Quelqu’un peut-il m’expliquer comment fait-on pour avoir une fiche perdante dans une équipe aussi dominante? Tout d’abord, le cas du releveur : Giles lance du gaz. Giles lance des glissantes. Giles lance des prises. C’est aussi simple. Cependant, depuis les séries l’an passé, il n’est pas l’ombre de lui-même. Le « closer » devrait avoir l’avantage d’arriver en fin de match, détendu, connaissant le talent le précédent. Ce n’est pourtant pas le cas. Maintenant, le cas du gaucher à la barbe des séries. Ancien récipiendaire du trophée Cy Young, Keuchel est un lanceur fade cette année. Sa balle rapide est trop lente et son changement de vitesse trop rapide. L’adversaire s’adapte rapidement et matraque ses lancers régulièrement. Il a trop de talent pour ne pas rebondir.

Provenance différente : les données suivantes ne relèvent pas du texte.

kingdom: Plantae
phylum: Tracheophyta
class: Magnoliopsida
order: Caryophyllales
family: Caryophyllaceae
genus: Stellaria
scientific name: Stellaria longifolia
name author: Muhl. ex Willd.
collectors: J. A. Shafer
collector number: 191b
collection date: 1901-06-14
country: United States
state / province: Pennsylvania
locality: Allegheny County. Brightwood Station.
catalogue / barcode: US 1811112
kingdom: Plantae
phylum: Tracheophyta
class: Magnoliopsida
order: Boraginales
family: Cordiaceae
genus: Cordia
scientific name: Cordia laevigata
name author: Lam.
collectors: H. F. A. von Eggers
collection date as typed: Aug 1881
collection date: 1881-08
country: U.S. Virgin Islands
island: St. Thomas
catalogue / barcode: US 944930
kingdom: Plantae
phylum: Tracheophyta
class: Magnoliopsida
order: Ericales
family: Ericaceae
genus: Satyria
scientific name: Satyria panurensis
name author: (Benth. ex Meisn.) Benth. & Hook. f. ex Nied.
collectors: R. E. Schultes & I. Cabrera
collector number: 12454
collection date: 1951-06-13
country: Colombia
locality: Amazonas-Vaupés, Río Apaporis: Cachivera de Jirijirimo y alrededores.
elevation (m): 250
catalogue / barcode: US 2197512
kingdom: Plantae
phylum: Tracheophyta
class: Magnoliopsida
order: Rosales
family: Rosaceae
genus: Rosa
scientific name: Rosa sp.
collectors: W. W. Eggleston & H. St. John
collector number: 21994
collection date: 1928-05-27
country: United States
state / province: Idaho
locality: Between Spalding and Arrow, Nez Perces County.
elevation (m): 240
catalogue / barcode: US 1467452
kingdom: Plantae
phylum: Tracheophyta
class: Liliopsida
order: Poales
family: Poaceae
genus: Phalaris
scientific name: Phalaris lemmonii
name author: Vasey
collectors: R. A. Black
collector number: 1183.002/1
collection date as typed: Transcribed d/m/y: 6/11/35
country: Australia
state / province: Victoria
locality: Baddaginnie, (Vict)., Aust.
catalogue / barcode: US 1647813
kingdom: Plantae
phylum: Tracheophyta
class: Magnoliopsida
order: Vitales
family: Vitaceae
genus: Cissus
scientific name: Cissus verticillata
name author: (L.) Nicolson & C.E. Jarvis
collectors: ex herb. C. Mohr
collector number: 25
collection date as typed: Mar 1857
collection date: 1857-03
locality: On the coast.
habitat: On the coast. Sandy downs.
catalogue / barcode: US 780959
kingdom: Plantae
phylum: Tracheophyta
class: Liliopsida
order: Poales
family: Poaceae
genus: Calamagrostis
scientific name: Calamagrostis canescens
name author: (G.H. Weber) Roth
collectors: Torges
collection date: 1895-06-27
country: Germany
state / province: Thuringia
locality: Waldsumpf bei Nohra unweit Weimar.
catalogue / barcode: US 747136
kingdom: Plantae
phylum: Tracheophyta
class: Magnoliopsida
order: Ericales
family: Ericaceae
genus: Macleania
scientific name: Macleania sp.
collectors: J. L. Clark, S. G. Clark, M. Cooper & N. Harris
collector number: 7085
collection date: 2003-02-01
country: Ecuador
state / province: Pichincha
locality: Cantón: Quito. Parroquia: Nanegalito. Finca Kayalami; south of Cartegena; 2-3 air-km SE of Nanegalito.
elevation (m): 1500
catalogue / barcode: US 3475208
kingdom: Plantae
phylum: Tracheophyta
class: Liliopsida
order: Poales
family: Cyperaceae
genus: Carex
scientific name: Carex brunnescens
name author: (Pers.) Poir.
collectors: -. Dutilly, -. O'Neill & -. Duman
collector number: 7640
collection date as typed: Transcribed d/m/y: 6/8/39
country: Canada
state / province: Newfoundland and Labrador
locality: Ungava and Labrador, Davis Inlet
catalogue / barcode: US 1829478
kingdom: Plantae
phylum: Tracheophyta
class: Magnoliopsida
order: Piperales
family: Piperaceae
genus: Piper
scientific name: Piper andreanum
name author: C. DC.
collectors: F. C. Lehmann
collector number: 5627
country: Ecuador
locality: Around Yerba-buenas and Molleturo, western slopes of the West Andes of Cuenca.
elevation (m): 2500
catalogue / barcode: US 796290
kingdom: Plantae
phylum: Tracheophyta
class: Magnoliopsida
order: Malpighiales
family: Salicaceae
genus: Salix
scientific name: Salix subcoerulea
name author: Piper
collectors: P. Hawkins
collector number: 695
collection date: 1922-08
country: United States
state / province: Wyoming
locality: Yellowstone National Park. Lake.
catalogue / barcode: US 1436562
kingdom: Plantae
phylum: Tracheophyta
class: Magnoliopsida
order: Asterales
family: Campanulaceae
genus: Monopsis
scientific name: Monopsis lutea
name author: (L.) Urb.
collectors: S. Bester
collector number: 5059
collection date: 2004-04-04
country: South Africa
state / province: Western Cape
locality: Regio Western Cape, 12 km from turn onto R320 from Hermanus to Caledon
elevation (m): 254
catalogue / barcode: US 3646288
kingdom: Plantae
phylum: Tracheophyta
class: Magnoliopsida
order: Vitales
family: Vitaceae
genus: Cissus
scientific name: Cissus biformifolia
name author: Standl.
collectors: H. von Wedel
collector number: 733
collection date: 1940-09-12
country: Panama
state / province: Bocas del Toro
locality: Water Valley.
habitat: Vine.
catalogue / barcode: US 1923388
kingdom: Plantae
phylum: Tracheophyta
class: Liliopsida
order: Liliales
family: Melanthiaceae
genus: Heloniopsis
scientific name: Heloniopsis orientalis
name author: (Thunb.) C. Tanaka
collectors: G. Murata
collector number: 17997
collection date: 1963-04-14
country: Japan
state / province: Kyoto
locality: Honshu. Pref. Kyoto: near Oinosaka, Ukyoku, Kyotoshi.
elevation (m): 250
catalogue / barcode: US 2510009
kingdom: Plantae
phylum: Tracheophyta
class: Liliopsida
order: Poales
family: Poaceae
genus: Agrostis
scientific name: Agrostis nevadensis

Giles : 0-2 / 4.08 / 28 K / 1.22

Keuchel : 4-2 / 4.22 / 80 K / 1.34

 

  1. Aaron Sanchez – SP – Toronto

Vous souvenez-vous de Sanchez il y a deux ans? Fiche de 15-2 / 3.00 / 161 K. Une première saison complète, tout à fait dominante. Depuis ce temps? À l’image de l’équipe, il a énormément régressé. Affublé plus souvent d’ampoules aux doigts que de départs de qualité dans son bras, le jeune lanceur déçoit grandement à l’instar de la rotation des Jays. Équipé d’un compas dans l’œil en 2016, en lançant ses balles de façon chirurgicale, son travail est maintenant plutôt brouillon. Les buts sur balles doivent être coupés de moitié, MINIMUM.

3-5 / 4.52 / 67 K / 1.51

 

  1. Chris Archer – SP – Tampa Bay

Un de mes préférés par les années passées avec son sourire d’enfant et ses bas jusqu’aux genoux, Archer n’a pas été digne des standards qu’il a lui-même établis. Pour moi, le lanceur des Rays c’est 200 manches lancées, 200 retraits au bâton et une fiche perdante. Cette saison, la fiche sera là, mais pas les deux autres statistiques. Ayant un salaire plus que raisonnable et ce, jusqu’en 2021, il pourrait être une belle monnaie d’échange pour une équipe bien garnie en jeunes bras, désireuse de perdre contre les Astros en finale.